Records from a dataset
* * * * * * *

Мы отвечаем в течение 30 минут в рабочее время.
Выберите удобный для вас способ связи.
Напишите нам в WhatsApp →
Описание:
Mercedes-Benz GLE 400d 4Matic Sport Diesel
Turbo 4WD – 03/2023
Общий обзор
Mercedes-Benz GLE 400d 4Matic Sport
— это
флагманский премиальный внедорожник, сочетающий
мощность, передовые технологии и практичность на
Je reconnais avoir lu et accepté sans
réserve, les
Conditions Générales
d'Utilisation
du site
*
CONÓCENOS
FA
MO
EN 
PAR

* * * * * * *

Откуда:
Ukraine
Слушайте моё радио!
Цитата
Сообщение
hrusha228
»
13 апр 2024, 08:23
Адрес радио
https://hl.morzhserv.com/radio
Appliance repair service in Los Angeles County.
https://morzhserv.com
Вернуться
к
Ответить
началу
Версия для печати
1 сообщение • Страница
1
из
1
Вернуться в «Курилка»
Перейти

* * * * * * *

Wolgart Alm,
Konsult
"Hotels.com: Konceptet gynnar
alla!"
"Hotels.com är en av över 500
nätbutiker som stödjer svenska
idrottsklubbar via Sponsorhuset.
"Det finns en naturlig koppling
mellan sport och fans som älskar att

* * * * * * *

Task description:
From the data above, output only the lines between the line containing "nätbutiker som stödjer svenska" and the line containing "mellan sport och fans som älskar att", inclusive, exactly as written.

Answer box:
nätbutiker som stödjer svenska
idrottsklubbar via Sponsorhuset.
"Det finns en naturlig koppling
mellan sport och fans som älskar att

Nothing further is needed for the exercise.